Code reviews are not only about finding problems. Recognising good work has real value for team morale and knowledge-sharing.

“Nice use of memoisation here — this is much faster than the previous approach.”

“Great test coverage. I especially like that you’ve covered the edge case where the list is empty.”

“Elegant solution. I hadn’t thought of using a generator here — I’ll remember this pattern.”

“This is a big improvement over the old implementation. cleaner and easier to follow.”

“LGTM — well-structured changes. Happy to approve.”

LGTM = “Looks Good To Me” — the most common approval phrase in code reviews.


Receiving Code Review Feedback: Responding Professionally

Knowing how to respond to feedback is just as important as how to give it.

Acknowledging and fixing

“Good catch — I’ll update this.”

“You’re right, I missed that. Fixed in the latest commit.”
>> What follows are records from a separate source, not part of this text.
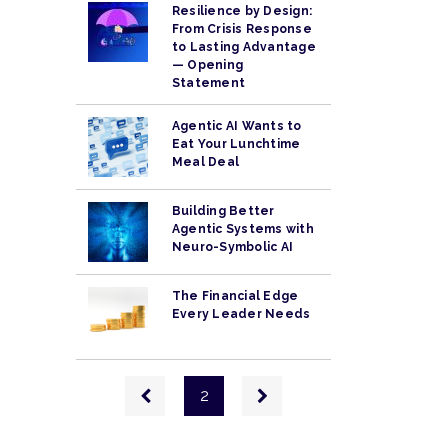
Resilience by Design:
From Crisis Response
to Lasting Advantage
— Opening
Statement
Agentic AI Wants to
Eat Your Lunchtime
Meal Deal
Building Better
Agentic Systems with
Neuro-Symbolic AI
The Financial Edge
Every Leader Needs
Pagination
Previous
Next
2
page
page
“Thanks for pointing that out — I’ve refactored the function and added a test.”

Disagreeing respectfully

“I see your point, but I went with this approach because…”
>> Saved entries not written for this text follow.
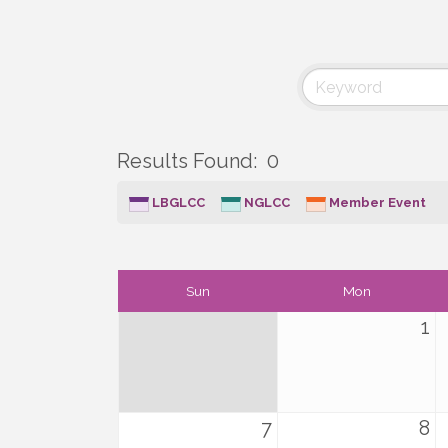
Results Found:
0
LBGLCC
NGLCC
Member Event
Sun
Mon
1
7
8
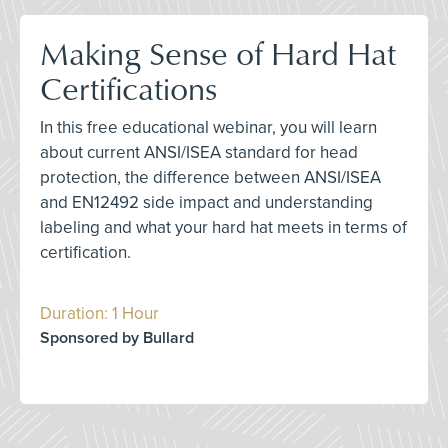
Making Sense of Hard Hat
Certifications
In this free educational webinar, you will learn
about current ANSI/ISEA standard for head
protection, the difference between ANSI/ISEA
and EN12492 side impact and understanding
labeling and what your hard hat meets in terms of
certification.
Duration: 1 Hour
Sponsored by Bullard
“That’s a fair suggestion. I chose this pattern for [reason] — would you like to discuss it further, or shall I go ahead with the change?”

“I’d prefer to keep it this way because it matches the pattern used in the rest of the module. Happy to reconsider if you feel strongly.”

Asking for clarification

“Could you elaborate on this comment? I’m not sure what change you’re suggesting.”

“Just to confirm: are you asking me to change the type, the logic, or the name here?”


Key Code Review Vocabulary

Term / PhraseMeaning
LGTMLooks Good To Me — casual approval
nit / nitpickMinor stylistic comment, not blocking
blocking / needs changesPR cannot be merged as-is
out of scopeNot related to this PR — fix in a separate issue
let’s revisitWorth discussing, but not now or here
hardcodedValue written directly into code instead of using a variable/config
magic numberUnexplained numeric constant in code — usually a nit
stale commentA comment that no longer reflects the current code
dead codeCode that is never executed — usually flagged in reviews
happy pathThe expected, error-free flow through code

Short Code Review Vocabulary Test

Try to complete these sentences before checking the article above:

  1. “This is not a blocker, but _______ extracting this into a separate utility function.”
  2. ”_______ the reason for using a recursive approach here instead of iteration?”
  3. “Good _______ — I hadn’t thought to test the empty-array case.”
  4. “This input is not sanitised — this will cause a _______ injection vulnerability.”
  5. ”_______ — approved. Clean work.”

(Answers: 1 — consider / 2 — What’s / 3 — catch / 4 — SQL / 5 — LGTM)


Code reviews are fundamentally a collaborative, written conversation between engineers. The language you use shapes the culture of the review. Precise, kind, and clear English makes code reviews faster, less stressful, and genuinely educational — for everyone involved.